Start of GIVEN DATA

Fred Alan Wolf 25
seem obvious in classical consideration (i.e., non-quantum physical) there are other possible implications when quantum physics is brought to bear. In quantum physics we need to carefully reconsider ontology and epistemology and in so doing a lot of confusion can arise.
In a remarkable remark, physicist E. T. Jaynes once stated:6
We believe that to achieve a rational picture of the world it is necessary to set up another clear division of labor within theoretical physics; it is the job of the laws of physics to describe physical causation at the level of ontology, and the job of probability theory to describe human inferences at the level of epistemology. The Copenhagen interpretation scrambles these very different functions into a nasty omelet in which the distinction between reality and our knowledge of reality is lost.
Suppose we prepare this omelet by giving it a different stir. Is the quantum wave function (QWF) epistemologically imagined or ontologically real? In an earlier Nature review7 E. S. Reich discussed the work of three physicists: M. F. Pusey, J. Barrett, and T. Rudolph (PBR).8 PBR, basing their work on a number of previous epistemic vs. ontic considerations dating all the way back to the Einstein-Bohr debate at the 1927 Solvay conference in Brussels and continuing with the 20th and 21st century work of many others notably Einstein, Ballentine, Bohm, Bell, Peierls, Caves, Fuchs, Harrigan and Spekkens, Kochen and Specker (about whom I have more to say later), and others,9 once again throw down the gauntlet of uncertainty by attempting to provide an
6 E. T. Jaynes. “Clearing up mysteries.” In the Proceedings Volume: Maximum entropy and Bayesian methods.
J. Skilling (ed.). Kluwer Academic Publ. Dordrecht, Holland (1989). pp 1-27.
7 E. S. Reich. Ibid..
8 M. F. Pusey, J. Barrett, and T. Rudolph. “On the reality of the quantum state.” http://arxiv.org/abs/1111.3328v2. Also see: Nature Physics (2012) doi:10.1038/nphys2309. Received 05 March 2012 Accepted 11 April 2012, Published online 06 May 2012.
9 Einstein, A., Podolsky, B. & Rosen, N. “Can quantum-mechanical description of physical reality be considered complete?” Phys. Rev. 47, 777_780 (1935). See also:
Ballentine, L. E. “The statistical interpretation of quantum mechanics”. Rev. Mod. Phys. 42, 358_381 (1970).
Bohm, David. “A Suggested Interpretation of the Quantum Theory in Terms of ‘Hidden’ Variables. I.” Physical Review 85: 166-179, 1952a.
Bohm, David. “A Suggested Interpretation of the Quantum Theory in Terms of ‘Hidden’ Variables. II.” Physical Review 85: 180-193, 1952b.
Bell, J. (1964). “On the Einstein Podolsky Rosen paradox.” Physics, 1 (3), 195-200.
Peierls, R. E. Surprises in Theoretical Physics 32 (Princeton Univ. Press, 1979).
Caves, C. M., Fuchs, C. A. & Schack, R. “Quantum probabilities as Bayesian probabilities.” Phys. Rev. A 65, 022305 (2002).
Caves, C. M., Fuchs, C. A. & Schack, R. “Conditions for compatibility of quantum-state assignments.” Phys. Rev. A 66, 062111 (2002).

End of GIVEN DATA

THE TASK
Scan the data for the word "Variables" and copy every line where it shows up.

RESULT OF THIS TASK
Bohm, David. “A Suggested Interpretation of the Quantum Theory in Terms of ‘Hidden’ Variables. I.” Physical Review 85: 166-179, 1952a.
Bohm, David. “A Suggested Interpretation of the Quantum Theory in Terms of ‘Hidden’ Variables. II.” Physical Review 85: 180-193, 1952b.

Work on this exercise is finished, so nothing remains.